Muitos vizinhos/as e companheiras/os juntaram-se no local recriminando os violentos pela sua atitude, mas estes, em troca, aumentaram a violência, agredindo várias pessoas e agarrando Joaquín para o "reduzirem" (atirando-o ao chão e agredindo-o). Os companheiros e companheiras tentaram impedir a detenção mas a violência policial tornou isso impossível.

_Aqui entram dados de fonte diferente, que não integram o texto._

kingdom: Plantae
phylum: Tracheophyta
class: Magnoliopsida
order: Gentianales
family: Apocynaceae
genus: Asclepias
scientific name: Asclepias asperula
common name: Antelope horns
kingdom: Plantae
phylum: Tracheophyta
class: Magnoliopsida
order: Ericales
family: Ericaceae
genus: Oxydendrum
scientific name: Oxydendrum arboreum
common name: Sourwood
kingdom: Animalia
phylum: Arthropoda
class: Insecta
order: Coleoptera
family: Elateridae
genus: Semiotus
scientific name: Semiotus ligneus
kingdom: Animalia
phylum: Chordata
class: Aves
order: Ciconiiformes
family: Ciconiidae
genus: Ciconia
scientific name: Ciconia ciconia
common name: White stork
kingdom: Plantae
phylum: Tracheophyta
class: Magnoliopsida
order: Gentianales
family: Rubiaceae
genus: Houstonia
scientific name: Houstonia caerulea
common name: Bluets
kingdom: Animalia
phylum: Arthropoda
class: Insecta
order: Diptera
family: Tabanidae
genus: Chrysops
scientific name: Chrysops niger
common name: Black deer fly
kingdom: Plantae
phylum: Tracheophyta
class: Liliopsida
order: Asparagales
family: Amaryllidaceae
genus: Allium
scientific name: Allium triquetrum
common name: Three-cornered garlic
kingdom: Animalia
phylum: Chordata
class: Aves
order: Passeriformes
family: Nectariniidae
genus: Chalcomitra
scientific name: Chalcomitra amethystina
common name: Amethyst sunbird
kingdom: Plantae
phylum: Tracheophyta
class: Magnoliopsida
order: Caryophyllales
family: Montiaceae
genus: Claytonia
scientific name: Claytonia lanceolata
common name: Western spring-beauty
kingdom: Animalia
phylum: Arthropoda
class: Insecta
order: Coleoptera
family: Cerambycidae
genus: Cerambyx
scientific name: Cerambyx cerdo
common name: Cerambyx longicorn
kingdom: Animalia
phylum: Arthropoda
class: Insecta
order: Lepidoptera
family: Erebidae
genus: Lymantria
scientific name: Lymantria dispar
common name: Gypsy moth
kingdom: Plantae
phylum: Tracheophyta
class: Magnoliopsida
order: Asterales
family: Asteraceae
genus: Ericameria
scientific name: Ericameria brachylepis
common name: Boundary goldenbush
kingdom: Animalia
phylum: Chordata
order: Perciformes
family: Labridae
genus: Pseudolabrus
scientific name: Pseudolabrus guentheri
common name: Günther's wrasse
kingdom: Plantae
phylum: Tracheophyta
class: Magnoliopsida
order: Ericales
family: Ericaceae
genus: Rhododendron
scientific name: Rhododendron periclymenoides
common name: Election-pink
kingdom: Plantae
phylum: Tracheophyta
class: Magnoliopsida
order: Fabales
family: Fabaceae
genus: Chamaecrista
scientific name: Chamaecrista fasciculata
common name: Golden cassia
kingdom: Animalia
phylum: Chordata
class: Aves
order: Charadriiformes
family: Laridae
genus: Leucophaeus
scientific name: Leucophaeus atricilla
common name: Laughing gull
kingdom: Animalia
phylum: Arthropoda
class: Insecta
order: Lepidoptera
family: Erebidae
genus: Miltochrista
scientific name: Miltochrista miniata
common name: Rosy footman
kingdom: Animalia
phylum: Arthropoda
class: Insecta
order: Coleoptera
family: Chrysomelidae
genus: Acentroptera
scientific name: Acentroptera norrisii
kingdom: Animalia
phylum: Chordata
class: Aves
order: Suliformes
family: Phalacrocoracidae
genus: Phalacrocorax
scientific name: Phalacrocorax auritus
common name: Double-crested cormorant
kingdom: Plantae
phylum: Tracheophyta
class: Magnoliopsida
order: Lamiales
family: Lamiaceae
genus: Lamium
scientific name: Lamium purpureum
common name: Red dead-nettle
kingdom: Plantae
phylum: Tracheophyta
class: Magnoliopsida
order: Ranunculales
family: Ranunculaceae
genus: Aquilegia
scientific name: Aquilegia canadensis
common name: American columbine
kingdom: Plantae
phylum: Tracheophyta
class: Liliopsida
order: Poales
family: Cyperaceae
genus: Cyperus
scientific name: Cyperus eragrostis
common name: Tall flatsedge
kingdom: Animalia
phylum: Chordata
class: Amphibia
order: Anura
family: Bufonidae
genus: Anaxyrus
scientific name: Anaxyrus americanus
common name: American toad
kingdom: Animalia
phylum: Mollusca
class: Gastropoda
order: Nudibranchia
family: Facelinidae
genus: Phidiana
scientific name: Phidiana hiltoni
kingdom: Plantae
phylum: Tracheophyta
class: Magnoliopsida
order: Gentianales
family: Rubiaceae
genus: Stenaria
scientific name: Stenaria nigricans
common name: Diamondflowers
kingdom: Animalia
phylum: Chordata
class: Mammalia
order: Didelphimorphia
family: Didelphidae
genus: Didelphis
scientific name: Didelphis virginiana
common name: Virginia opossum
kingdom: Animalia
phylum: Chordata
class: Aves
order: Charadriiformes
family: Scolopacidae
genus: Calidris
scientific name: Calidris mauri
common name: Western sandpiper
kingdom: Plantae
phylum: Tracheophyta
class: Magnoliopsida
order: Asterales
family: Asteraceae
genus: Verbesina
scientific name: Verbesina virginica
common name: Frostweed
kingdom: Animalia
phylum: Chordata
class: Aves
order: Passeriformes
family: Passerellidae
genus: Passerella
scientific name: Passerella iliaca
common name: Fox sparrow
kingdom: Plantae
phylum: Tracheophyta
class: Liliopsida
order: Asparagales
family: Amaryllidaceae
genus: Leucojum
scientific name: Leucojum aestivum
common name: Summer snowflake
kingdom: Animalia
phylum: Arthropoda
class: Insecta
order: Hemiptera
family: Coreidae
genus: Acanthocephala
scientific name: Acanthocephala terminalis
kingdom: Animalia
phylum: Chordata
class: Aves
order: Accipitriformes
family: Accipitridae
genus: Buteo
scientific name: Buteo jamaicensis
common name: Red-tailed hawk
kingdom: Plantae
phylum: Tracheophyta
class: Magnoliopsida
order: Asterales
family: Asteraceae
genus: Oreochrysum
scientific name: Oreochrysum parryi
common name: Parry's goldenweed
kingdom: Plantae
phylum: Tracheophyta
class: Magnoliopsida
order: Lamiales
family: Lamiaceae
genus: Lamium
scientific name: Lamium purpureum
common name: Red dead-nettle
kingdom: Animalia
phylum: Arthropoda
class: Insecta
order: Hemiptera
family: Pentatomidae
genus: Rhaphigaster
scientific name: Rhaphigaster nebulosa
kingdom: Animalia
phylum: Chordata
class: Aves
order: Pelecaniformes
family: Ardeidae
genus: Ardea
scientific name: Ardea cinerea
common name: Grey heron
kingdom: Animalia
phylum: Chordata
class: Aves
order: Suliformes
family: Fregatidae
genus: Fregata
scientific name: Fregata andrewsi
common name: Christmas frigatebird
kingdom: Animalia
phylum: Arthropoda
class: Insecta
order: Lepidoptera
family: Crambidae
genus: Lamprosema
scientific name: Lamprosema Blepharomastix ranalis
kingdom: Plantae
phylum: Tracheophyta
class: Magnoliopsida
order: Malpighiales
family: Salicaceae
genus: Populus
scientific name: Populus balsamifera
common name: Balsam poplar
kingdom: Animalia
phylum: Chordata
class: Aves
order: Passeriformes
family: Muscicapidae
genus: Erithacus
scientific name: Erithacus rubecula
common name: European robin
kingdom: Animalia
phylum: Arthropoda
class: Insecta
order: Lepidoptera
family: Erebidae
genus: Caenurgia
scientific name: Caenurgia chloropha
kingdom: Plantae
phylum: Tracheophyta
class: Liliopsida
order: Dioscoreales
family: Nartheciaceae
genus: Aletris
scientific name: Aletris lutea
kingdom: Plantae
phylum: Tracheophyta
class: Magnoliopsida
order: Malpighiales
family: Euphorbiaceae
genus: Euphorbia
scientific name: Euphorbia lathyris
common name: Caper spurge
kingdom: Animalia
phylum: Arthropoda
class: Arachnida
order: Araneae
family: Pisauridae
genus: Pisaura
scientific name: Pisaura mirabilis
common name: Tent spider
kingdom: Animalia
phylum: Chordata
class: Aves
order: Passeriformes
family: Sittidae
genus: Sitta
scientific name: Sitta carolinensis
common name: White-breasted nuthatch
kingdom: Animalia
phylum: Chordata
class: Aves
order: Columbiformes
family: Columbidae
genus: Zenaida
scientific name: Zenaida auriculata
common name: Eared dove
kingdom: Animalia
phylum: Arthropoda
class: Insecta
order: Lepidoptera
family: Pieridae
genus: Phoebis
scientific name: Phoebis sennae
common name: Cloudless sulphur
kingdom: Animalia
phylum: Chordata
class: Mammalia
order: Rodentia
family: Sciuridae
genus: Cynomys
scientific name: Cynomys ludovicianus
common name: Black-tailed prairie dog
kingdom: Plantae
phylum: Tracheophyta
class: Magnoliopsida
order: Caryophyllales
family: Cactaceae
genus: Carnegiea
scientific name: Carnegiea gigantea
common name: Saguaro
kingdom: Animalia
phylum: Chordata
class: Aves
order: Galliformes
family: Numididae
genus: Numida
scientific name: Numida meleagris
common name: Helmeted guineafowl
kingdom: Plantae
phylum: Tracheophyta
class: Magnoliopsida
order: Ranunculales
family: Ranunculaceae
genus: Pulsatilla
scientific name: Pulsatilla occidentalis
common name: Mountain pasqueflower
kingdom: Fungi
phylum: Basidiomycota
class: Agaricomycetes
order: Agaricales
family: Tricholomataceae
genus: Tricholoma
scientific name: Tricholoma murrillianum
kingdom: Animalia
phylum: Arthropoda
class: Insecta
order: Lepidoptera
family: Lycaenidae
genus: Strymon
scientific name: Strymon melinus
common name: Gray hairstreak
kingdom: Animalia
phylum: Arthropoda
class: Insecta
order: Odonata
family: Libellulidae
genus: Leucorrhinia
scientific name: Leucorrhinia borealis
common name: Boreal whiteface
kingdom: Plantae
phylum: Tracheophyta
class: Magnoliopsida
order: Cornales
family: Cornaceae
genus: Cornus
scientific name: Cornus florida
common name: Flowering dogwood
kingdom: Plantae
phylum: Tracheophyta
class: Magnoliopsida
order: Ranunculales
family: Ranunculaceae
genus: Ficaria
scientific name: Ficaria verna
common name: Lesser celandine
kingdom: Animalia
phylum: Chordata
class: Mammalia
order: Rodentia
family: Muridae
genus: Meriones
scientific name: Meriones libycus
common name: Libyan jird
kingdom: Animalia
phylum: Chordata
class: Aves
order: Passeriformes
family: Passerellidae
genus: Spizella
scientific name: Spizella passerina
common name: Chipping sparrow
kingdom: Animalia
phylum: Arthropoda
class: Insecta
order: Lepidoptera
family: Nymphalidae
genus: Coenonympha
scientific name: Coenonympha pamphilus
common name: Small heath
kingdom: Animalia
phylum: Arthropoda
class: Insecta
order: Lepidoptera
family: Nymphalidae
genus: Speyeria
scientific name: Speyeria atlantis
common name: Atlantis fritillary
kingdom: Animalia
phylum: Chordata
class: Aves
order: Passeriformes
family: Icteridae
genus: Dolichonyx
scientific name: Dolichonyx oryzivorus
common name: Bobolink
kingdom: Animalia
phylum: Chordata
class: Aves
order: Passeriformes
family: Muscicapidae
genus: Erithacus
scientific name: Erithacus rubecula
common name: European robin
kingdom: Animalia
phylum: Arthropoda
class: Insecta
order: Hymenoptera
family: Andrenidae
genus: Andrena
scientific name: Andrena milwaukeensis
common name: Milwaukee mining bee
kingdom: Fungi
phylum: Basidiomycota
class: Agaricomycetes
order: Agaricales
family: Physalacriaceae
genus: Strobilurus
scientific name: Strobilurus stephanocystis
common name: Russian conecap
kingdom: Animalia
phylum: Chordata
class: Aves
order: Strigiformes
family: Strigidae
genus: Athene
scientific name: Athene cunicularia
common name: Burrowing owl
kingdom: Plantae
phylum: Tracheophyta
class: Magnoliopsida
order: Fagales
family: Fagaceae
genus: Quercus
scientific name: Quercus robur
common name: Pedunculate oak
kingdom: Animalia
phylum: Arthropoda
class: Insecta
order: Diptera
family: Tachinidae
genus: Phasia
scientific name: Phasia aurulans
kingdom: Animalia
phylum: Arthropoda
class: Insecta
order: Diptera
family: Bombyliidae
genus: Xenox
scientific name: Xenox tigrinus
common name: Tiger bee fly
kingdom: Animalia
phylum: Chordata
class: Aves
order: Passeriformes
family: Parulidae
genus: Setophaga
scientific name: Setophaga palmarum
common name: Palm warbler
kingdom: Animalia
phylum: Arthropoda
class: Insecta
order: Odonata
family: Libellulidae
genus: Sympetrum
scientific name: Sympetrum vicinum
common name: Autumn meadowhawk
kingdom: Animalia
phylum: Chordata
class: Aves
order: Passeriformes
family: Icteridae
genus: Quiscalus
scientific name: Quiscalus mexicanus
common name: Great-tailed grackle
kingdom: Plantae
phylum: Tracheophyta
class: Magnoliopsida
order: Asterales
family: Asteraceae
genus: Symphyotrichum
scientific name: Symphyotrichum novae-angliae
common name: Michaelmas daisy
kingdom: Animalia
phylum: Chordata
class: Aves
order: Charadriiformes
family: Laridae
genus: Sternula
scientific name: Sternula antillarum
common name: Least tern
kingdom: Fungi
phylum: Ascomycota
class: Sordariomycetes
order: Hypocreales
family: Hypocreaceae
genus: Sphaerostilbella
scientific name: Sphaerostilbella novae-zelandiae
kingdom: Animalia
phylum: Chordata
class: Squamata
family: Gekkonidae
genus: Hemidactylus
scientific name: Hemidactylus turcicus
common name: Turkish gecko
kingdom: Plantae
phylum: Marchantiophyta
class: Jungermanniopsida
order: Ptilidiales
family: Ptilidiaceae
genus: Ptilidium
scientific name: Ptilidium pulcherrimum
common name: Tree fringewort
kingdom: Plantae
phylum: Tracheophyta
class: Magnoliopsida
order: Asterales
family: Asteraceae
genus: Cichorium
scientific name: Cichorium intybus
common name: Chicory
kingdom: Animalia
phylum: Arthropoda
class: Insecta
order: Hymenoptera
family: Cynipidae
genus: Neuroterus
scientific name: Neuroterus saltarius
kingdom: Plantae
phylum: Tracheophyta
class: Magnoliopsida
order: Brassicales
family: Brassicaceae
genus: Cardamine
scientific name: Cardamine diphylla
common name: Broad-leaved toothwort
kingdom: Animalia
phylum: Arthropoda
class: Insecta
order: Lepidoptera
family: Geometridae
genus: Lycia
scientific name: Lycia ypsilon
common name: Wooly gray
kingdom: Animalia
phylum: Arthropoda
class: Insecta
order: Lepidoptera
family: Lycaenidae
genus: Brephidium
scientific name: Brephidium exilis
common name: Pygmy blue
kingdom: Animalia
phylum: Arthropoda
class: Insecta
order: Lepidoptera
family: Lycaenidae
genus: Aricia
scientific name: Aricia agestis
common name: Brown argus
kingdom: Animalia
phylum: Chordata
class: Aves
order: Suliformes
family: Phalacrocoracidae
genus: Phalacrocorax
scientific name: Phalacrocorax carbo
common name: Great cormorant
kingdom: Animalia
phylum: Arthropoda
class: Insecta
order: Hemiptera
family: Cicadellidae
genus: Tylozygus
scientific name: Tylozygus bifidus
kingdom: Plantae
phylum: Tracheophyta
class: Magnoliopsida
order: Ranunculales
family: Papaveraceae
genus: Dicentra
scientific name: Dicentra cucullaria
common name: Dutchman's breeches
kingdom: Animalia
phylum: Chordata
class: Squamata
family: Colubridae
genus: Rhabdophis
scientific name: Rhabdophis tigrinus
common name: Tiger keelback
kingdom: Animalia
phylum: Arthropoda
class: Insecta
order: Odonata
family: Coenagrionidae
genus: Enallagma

Joaquín foi sequestrado mesmo à porta da CNT e detido na prisão da policia de Leganitos, bem conhecida pelas denúncias de práticas de tortura aos detidos/as.
Até este momento não conhecemos o estado do nosso companheiro porque a comissaria de Leganitos negou-se a prestar qualquer informação, nem sequer à família, e também se negou a dar quaisquer dados ao advogado para que possa defender-se. Não temos mais informações e não sabemos o que é que estão a fazer com ele ou se é acusado de alguma coisa.
A CNT repudia toda a violência estatal. O sequestro de pessoas indefesas é o mais nojento de tudo quanto sofremos às mãos desta gente e demonstra a cobardia de um sistema que apenas se pode legitimar pela violência.